Na primavera de 1943, para seu desconcerto, Seel foi enviado para a Pomerânia, para um Lebensborn, um de entre uma dúzia de lugares do Reich que Heinrich Himmler criara, com vista à procriação da nova raça ariana pura. Homens e mulheres jovens e saudáveis eram encorajados a procriar e a ofertar os seus filhos ao Reich. Seel permaneceu aí poucos dias.

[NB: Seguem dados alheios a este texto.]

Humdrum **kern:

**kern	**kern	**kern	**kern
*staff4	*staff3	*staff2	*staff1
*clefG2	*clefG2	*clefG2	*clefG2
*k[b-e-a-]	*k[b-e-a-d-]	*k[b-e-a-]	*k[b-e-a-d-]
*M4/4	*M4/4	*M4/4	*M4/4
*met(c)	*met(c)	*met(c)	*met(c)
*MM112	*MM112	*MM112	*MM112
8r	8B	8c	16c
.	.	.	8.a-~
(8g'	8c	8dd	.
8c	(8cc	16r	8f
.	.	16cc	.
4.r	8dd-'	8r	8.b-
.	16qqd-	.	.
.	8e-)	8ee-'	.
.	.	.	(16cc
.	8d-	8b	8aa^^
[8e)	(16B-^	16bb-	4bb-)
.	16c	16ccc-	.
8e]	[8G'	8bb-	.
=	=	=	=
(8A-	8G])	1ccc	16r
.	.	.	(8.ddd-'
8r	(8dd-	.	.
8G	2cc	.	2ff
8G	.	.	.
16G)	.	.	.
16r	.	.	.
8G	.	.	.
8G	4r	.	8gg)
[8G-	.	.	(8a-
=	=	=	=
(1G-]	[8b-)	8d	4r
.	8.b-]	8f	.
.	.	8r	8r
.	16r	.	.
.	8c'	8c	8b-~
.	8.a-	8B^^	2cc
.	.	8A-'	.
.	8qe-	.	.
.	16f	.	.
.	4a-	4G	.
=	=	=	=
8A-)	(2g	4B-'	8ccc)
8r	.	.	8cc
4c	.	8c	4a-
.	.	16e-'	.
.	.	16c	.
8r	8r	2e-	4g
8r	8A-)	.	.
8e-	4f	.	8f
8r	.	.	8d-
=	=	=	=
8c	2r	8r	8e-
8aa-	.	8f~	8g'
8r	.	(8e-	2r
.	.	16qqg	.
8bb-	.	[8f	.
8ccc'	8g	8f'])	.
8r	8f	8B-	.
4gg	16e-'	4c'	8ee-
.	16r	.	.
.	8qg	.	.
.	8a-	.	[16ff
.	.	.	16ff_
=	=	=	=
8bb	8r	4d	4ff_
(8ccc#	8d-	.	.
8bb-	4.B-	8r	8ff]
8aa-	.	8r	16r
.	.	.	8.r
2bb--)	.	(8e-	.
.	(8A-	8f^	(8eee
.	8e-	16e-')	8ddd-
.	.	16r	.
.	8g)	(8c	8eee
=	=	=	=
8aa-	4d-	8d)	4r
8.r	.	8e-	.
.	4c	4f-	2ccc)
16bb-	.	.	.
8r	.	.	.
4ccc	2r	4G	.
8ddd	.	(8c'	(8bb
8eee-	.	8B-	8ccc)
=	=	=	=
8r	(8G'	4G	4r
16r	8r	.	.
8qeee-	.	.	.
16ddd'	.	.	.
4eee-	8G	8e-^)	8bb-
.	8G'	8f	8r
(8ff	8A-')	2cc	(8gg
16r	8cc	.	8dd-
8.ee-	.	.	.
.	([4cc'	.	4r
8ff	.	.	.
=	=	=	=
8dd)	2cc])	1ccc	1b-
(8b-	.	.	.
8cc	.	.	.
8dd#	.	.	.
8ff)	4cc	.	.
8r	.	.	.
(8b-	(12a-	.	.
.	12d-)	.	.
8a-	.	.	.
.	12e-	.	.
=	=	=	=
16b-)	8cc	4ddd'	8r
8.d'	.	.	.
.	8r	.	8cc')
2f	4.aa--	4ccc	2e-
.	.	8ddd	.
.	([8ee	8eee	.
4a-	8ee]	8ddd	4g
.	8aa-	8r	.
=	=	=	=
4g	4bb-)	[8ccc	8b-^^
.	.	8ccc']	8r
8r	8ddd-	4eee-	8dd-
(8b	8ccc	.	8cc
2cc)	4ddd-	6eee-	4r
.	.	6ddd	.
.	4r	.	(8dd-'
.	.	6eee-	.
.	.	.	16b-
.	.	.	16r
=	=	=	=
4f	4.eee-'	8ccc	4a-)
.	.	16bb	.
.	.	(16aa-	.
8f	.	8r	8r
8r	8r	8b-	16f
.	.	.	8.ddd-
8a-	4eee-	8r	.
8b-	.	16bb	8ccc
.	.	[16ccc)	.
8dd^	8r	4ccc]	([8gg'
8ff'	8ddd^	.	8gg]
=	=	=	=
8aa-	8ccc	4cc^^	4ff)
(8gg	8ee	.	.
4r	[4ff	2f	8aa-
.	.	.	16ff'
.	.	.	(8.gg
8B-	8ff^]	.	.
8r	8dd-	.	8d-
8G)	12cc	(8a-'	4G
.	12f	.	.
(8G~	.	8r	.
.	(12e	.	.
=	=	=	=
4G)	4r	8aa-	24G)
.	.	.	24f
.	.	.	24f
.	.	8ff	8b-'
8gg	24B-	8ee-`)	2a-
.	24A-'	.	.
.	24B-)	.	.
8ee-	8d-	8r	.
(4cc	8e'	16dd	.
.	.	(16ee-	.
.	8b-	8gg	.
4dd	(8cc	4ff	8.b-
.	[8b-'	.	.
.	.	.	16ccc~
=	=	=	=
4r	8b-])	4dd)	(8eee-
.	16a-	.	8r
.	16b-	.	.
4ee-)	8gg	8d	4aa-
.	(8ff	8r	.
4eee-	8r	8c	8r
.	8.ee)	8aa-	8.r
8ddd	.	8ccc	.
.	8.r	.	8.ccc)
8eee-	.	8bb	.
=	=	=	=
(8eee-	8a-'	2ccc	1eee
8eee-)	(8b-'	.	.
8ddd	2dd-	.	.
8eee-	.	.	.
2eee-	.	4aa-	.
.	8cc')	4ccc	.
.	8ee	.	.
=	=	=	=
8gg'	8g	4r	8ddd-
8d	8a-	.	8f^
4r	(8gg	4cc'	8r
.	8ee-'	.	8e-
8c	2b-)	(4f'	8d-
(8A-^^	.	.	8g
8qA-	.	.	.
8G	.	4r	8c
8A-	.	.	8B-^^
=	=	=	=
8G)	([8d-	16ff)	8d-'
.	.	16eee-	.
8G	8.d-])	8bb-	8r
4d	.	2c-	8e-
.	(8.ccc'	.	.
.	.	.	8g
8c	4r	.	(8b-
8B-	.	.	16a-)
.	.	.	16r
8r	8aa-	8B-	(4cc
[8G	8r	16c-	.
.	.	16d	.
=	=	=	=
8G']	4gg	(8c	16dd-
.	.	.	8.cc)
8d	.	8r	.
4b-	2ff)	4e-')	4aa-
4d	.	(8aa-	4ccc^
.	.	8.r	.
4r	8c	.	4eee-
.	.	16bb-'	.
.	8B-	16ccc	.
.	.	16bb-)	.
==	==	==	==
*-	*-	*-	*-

No verão de 1943, ofereceu-se como voluntário para o Reichsbank e passou a ser caixa de banco nos comboios de soldados em gozo de licença entre Belgrado e Salonica. O ataque de 20 de julho de 1944 contra Hitler, com as consequentes medidas de segurança e reforço de autoridade, pôs termo a estas viagens e Seel acabou a ajudar a população civil nos abrigos de Berlim durante um ataque dos Aliados que durou quarenta dias e quarenta noites.
Com a situação a agravar-se para o Reich, Seel foi enviado para Smolensk, na frente russa. Por ter deixado escapar-se o cavalo do oficial que servia, foi enviado para uma posição perigosa, acompanhado apenas de um outro alsaciano. O inimigo disparou e o seu camarada teve morte instantânea. Pierre passou três dias na trincheira, quase enlouquecendo, julgando que o tinham esquecido.
Perante a iminente derrota alemã, o seu comandante propôs-lhe desertar com ele. Pouco depois esse oficial foi morto e Seel ficou só. Decidiu render-se às tropas soviéticas e marchou com elas para oeste. Algures na Polónia, foi preso e condenado ao fuzilamento, juntamente com um grupo de habitantes de uma povoação próxima, como represália pelo assassinato de um oficial soviético. Salvou-se dando um passo em frente e entoando A Internacional, já defronte do pelotão, o que, estranhamente, levou os soldados a desistirem de o fuzilar.